I want to ask: what is the motivation for this if it is not possible to have the memory controller share cache lines across the clusters?
The question I am asking is the fundamental problem that I am trying to solve to get our simulation working.
Best,
Arteen
On Sep 18, 2023, at 9:27 AM, Jason Lowe-Power jason@lowepower.com wrote:
Hi Arteen,
This is dependent on the Ruby coherence protocol you are using. It sounds like you're using MESI_Three_Level or MESI_Two_Level in which the LLC is a single logical cache that is banked between different instances. If you want something more like "cluster-private" LLC slices, then you'll have to use a different coherence protocol. CHI may be the most flexible for your use case.
See the following documentation for more information
https://www.gem5.org/documentation/general_docs/ruby/
https://www.gem5.org/documentation/general_docs/ruby/CHI/
In the sidebar you can find descriptions of each of the other protocols as well.
Cheers,
Jason
On Sun, Sep 17, 2023 at 11:32 AM Arteen Abrishami via gem5-users <gem5-users@gem5.org mailto:gem5-users@gem5.org> wrote:
Hello everyone,
I’m an undergraduate student working on a project where I am to evaluate a hardware accelerator my PhD student is working on in a chiplet-based system. We are running garnet2.0, and it would be infeasible to port it to garnet3.0.

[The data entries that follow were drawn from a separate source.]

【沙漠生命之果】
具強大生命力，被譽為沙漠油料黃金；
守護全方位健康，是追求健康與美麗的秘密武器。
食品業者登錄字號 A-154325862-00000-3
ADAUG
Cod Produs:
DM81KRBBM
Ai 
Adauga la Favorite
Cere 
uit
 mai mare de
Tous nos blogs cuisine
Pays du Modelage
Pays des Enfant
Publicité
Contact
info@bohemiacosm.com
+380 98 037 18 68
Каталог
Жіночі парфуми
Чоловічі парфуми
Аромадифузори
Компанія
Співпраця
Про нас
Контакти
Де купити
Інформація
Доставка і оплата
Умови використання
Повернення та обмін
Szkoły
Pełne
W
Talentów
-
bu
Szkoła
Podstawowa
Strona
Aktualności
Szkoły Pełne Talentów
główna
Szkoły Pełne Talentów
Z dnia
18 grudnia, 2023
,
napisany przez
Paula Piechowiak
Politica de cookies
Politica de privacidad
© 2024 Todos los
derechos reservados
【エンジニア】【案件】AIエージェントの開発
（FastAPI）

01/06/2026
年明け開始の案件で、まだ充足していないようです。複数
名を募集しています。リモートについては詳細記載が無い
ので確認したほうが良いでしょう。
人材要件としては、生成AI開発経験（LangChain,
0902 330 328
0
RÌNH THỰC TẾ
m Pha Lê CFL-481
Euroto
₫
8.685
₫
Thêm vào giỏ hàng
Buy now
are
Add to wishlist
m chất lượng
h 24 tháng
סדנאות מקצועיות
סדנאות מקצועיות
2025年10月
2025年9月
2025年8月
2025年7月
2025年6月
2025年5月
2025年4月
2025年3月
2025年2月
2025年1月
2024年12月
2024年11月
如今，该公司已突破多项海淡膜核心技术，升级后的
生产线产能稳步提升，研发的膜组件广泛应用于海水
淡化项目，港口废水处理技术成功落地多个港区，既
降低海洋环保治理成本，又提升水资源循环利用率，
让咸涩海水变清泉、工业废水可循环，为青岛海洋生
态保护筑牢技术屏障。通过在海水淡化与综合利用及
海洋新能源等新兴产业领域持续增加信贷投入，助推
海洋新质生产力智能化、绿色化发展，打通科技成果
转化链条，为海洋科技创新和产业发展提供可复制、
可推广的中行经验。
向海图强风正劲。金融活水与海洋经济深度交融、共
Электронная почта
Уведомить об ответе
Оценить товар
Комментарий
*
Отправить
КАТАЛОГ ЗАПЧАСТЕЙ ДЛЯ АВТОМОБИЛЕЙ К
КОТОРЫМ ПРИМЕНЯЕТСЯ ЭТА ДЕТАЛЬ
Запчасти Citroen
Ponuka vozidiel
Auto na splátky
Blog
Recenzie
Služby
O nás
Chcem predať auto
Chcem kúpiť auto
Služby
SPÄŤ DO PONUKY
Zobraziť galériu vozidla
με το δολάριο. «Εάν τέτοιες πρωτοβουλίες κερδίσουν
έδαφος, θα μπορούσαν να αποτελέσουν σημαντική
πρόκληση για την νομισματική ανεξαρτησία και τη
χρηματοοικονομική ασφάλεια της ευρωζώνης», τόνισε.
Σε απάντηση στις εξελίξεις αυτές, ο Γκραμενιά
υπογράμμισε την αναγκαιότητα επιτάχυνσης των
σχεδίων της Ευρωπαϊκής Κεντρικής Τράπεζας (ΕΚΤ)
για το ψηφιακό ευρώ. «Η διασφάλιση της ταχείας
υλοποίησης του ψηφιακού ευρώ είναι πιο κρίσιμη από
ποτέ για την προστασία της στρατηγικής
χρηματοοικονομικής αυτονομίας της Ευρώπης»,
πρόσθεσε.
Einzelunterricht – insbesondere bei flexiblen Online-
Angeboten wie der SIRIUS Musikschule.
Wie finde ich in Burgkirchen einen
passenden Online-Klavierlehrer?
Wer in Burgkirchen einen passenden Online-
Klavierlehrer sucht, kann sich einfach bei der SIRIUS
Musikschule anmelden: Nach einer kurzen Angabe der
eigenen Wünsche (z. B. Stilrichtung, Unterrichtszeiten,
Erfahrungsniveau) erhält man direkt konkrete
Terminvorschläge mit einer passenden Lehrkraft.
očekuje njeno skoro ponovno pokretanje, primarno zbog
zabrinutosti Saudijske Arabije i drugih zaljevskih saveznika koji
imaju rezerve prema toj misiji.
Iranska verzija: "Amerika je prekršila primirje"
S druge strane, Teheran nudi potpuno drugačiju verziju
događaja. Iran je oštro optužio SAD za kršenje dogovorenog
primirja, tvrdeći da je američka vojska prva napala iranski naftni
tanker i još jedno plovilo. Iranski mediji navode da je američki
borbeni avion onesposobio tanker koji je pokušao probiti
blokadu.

So far, I’ve had success configuring a chiplet configuration in Python and I’ve also been able to achieve a 1:n (n chiplets) memory to LLC mapping. Unfortunately, we found that there was deadlock under certain workloads. This led to the discovery that cache lines were not able to be shared across multiple chiplets (from memory -> cache).
To simulate accurately, this is a requirement. I’ve been attempting to look into this issue, but I wanted to ask here for insight. I was able to find success with creating “cluster-private” LLC chiplets with built-in gem5 configurations. It doesn’t seem likely this feature would be provided without also allowing cache lines to be shared across the clusters.
Could anyone point me in the right direction?